Music: going back a little, Elton John's Goodbye Yellow Brick Road, Pink Floyd's Wish You Were Here (not quite as good as Dark Side, but accessible), and Queen's A Night At The Opera.

After that, read up a little here:
http://en.wikipedia.org/wiki/New_wave_music

When it was New Wave, between '78 and '81, music went through an incredible explosion of talent and genres and styles. After that, however, the quality dropped off drastically, I found music from '83 to '88 very very dull.

And I'd say the Police as well, followed by Sting's first solo albums and maybe a Best Of.

TV: if someone's mentioned Cheers, I'm mentioning Frasier. It rose a long way above its sitcom roots and became a sublime exploration of characters. Someone else said West Wing, agree very much.

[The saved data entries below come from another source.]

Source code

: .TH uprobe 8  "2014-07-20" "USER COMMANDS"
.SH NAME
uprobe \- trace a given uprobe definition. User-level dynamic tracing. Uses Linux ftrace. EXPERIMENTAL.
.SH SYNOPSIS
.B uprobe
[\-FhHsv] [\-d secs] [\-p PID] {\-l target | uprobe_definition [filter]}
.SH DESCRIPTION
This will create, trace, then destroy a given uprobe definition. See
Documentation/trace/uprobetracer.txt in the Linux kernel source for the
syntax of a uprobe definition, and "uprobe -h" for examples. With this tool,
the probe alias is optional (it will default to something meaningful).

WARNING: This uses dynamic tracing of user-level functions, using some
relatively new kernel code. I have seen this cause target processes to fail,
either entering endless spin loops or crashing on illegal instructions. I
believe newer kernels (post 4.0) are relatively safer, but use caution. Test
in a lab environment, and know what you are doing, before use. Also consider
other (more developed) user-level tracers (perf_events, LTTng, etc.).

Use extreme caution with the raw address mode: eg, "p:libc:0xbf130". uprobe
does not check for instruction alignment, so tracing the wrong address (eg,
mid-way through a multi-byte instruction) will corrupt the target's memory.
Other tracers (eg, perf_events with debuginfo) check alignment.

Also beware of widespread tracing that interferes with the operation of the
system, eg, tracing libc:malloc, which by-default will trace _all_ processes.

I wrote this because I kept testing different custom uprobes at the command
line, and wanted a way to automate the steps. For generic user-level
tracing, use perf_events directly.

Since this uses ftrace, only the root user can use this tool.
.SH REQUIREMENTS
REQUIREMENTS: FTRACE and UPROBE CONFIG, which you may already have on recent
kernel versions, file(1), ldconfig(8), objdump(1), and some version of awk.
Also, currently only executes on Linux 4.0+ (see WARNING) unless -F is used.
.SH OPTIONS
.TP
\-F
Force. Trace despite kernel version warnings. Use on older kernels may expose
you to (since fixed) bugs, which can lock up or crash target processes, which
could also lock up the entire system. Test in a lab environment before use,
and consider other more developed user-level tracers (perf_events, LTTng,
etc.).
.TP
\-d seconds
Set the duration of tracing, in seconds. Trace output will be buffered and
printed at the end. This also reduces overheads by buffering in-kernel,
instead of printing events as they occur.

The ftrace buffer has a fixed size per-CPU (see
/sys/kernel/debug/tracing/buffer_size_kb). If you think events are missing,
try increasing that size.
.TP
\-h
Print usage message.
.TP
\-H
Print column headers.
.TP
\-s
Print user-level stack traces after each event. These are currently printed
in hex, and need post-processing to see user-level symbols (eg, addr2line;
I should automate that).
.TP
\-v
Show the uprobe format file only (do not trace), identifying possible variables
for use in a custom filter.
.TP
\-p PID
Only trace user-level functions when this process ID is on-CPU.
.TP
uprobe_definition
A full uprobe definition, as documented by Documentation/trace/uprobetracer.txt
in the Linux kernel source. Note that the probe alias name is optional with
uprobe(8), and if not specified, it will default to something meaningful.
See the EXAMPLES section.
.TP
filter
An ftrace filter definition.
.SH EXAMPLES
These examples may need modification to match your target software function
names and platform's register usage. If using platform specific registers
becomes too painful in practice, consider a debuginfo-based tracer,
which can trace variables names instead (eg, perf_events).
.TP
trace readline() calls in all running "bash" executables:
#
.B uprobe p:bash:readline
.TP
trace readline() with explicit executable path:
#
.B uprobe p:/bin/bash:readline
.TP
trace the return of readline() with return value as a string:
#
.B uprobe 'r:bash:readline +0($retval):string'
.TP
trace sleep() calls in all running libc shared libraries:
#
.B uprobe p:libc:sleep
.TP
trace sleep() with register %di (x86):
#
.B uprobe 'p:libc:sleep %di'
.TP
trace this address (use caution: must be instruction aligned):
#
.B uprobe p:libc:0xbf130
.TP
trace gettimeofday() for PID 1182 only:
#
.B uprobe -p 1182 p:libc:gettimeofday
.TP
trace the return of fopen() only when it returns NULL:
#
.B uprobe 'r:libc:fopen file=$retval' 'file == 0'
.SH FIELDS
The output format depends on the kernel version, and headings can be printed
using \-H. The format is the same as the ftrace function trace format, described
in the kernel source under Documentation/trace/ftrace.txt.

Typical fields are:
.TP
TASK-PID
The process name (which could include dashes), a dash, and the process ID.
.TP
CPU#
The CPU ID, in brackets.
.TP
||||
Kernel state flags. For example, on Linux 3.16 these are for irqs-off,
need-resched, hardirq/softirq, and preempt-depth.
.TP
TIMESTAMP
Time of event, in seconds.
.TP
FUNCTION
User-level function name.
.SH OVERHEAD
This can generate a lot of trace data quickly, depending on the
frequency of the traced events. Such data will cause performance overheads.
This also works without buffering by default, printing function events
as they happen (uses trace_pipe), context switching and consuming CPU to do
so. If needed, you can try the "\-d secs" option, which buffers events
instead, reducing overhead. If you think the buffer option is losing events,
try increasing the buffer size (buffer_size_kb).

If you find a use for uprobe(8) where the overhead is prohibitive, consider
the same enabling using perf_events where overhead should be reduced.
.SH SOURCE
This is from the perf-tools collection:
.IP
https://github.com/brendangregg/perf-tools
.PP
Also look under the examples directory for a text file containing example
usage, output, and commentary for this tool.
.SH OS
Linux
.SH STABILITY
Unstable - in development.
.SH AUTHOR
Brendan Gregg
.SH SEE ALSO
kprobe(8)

Books: as I always say in these type of requests, and I can't stress it enough, read the Discworld novels by Terry Pratchett. Funny, deep and damn good stories. Like any good SFF series, it comments on our society from a different angle.
Try Mort (Death takes on an apprentice), Wyrd Sisters (a retelling of 'the Scottish play') or Guards! Guards! (Hill Street Blues in magical mediaeval world). One of the best things in literature. Yes, I went there. :D

Aside from that, hmmm, reluctant to suggest much else, as my book tastes are fairly eclectic. Maybe Michael Moorcock, especially the Runestaff tetralogy and the Elric series, though its timeline is a bit tangled. If you can get a hold of Howard Waldrop's books he's very good. And maybe Clive James's Unreliable Memoirs - Unreliable Memoirs, Falling Towards England, May Week Was In June, and North Face of Soho. A boy grow up in Australia, moves to England, and has adventures in the world of letters. Very funny in places. Oh, and of course, any of the Big 3's books (that's Arthur C Clarke, Isaac Asmov, and Robert Heinlein (especially The Moon Is A Harsh Mistress and Time Enough For Love, but not so much after 1980)). I'll also throw in Spider Robinson's Callahan's Bar sequence, thought the earlier ones are better than the later ones. And William Gibson's Sprawl Trilogy - Neromancer, Count Zero, Mona Lisa Overdrive - and his short stories collection, Burning Chrome. Very, very influential.

There's much more, I'll post when I think of them.